Transnational Reproduction: Race, Kinship, and Commercial Surrogacy in India
- Author: Daisy Deomampo
- Language: English
- Genre: Nonfiction anthropology
- Publisher: NYU Press
- Publication date: 2016
- Publication place: United States
- Media type: Print
- Pages: 288
- ISBN: 9781479828388

= Transnational Reproduction =

2016 book by anthropologist Daisy Deomampo

Transnational Reproduction: Race, Kinship, and Commercial Surrogacy in India is a 2016 book by anthropologist Daisy Deomampo. The book analyzes transnational commercial surrogacy, focusing on the practices of doctors, surrogates, parents, and agents in India. The book proposes that the practice of transnational surrogacy reinforces social status distinctions through a shared "racial reproductive imaginary". Transnational Reproduction was reviewed in Medical Anthropology Quarterly, Social Anthropology, Anthropological Quarterly, International Journal of Comparative Sociology, and Signs.

==Summary==
The first part of the book reports Deomampo's ethnographic study of commissioning parents who live outside of India. The analysis focuses on how commissioning parents understand and explain the differences in power and social status between themselves and the intended Indian surrogate. Deomampo found that parents typically used one of two explanations: either they saw themselves as helping to rescue Indian surrogates, or they saw the surrogacy experience as a straightforward transaction. Later chapters in the book examine the practices of Indian doctors and agents who take advantage of power differences, such as differences in lack of access to information, to control the surrogacy process and the surrogates themselves.

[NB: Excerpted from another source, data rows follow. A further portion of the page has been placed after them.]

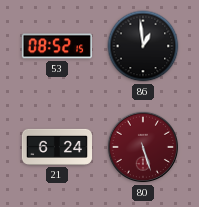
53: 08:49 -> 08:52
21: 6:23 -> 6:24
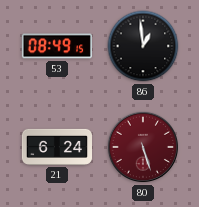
53: 08:52 -> 08:49
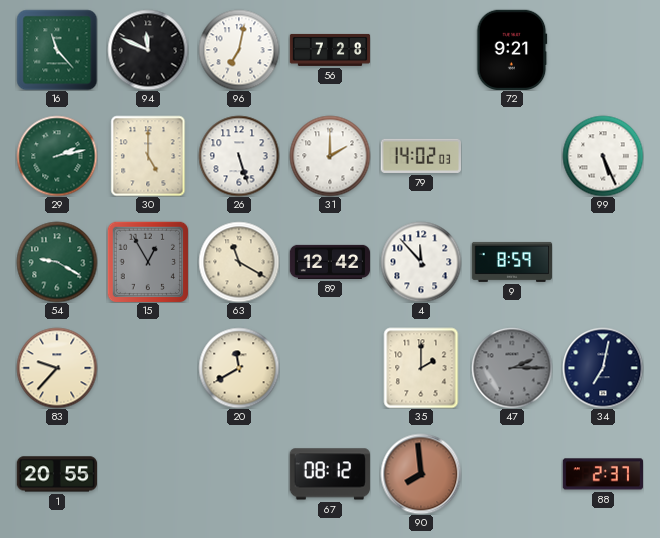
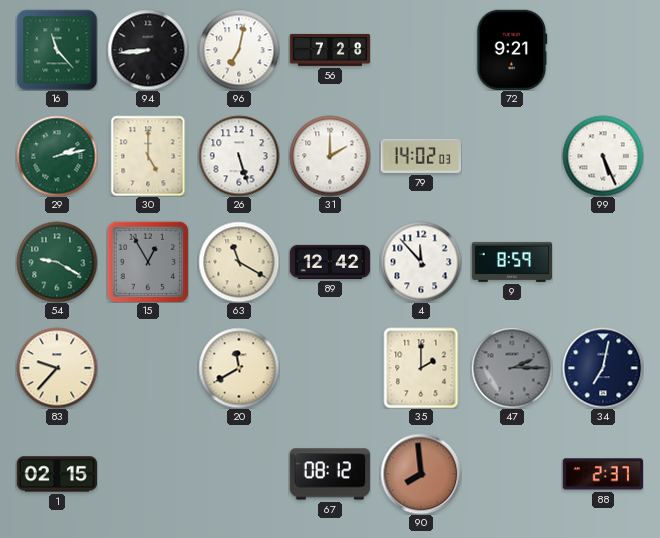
94: 11:49 -> 8:44
1: 20:55 -> 02:15
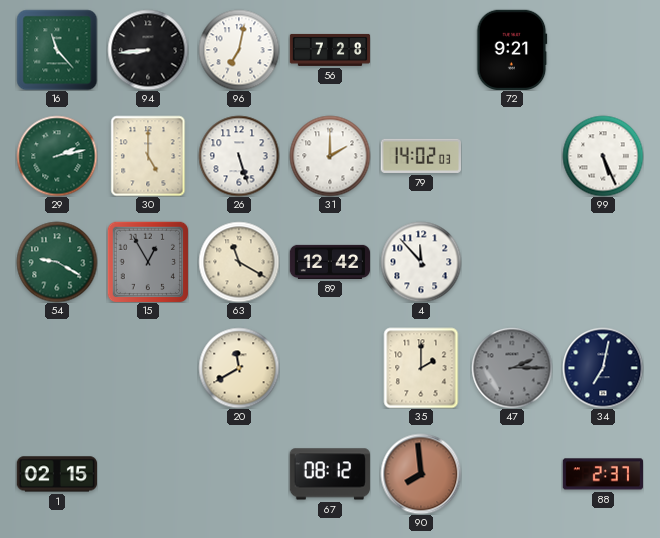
9: 8:59 -> none
83: 9:37 -> none
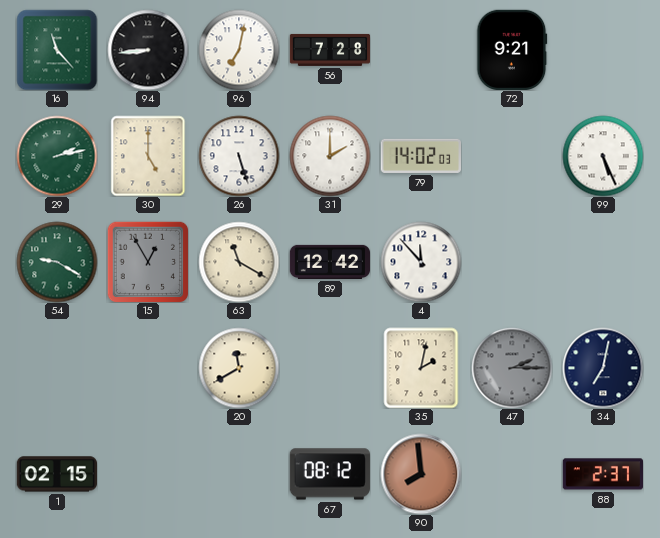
35: 2:00 -> 2:02
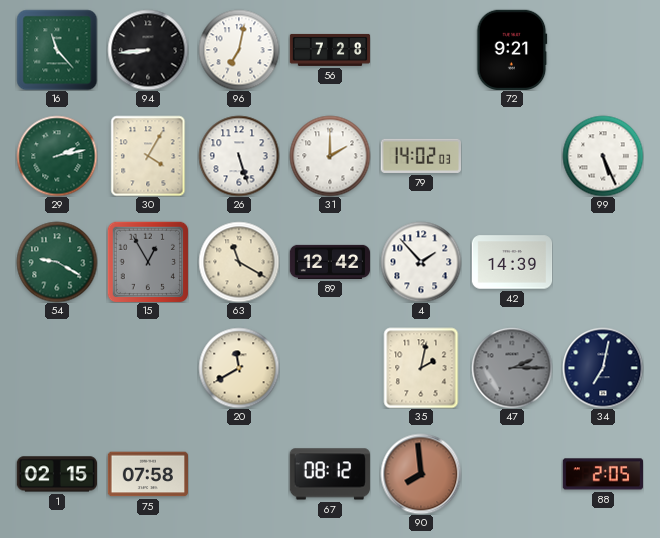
30: 5:00 -> 4:05
4: 11:53 -> 1:53
42: none -> 14:39
75: none -> 07:58
88: 2:37 -> 2:05
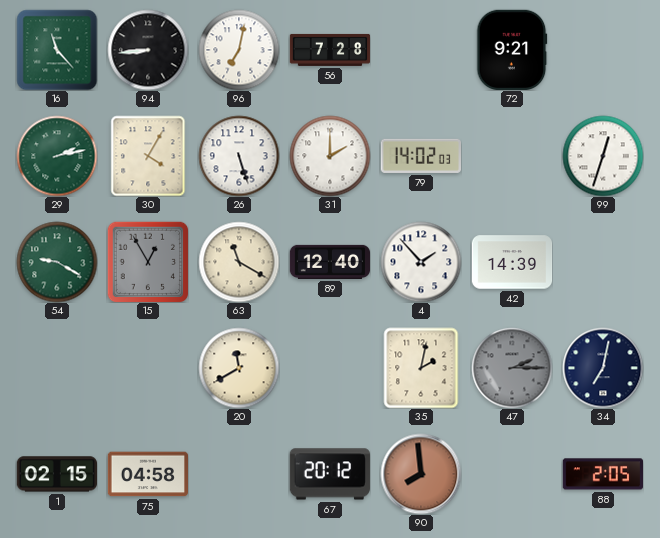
99: 5:26 -> 12:33
89: 12:42 -> 12:40
75: 07:58 -> 04:58
67: 08:12 -> 20:12
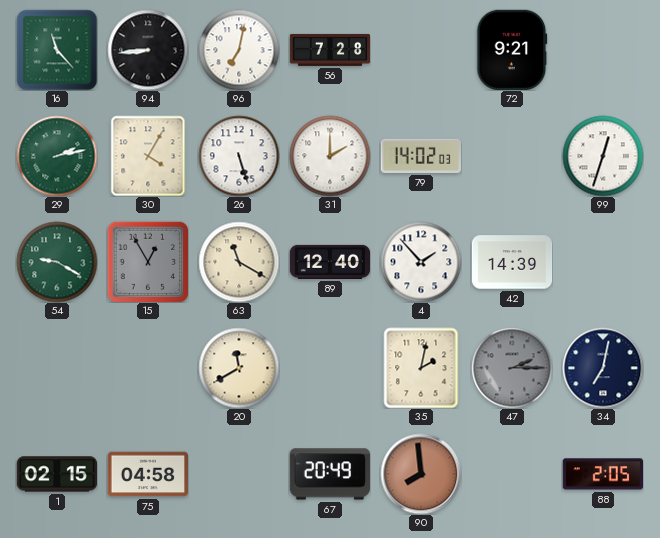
67: 20:12 -> 20:49
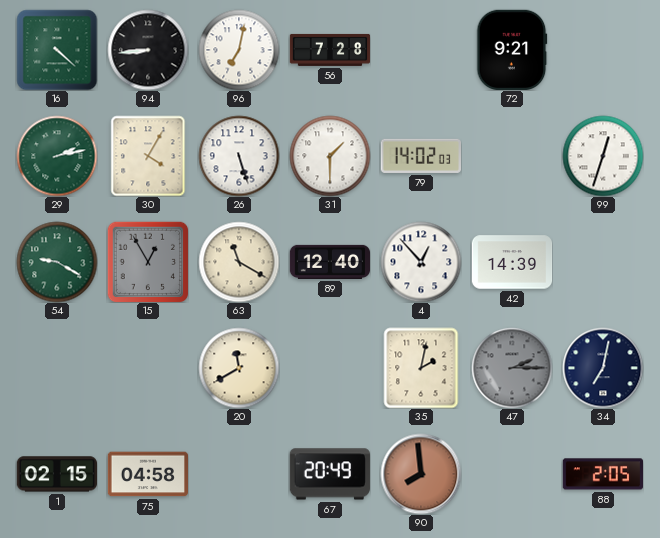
16: 11:23 -> 4:22
31: 2:00 -> 1:30
4: 1:53 -> 12:53
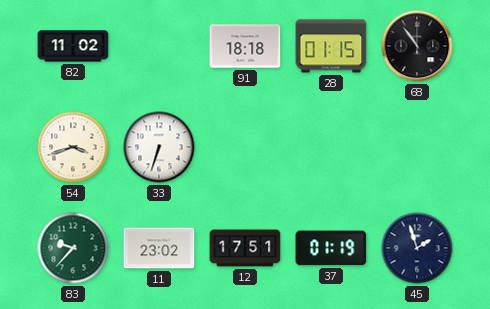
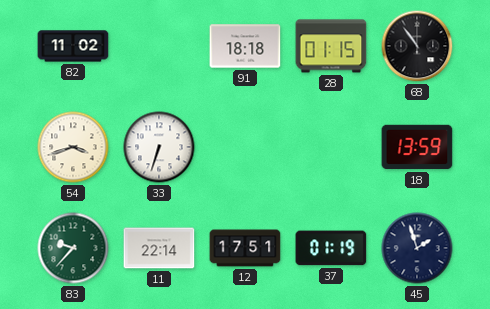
18: none -> 13:59
11: 23:02 -> 22:14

The book contrasts the experiences of the more powerful, higher status parents, doctors, and agents against the experiences of the Indian surrogates. Deomampo finds that while the women are not uniformly victims, they often make sense of their own situation using the same beliefs and explanations about racial and gender hierarchies that parents, doctors, and agents provide. Deomampo uses the term "racial reproductive imaginary" to describe this set of beliefs and explanations, which place Indian women lower in a racial and gender hierarchy than the parents, agents, and doctors with whom they interact. Deomampo concludes that this common "racial reproductive imaginary" ends up reinforcing existing racial and gender hierarchies.

==Reception==
Writing for Anthropological Quarterly, Kim Gutschow recommended the book, praising it as an "insightful account of how transnational surrogacy in India reflects and refracts a broader set of social and health inequalities". In Social Anthropology, Vaibhav Saria linked Deomampo's findings to larger policy questions, calling the book "prescient" for showing "how imaginaries and anxieties of race permeate contemporary conditions of intimate labour". Medical Anthropology Quarterly observed that while some of Deomampo's findings were not entirely new and did not always take existing scholarship in the area into account, the book "offers new ethnographic insight into transnational assisted reproduction arrangements in India".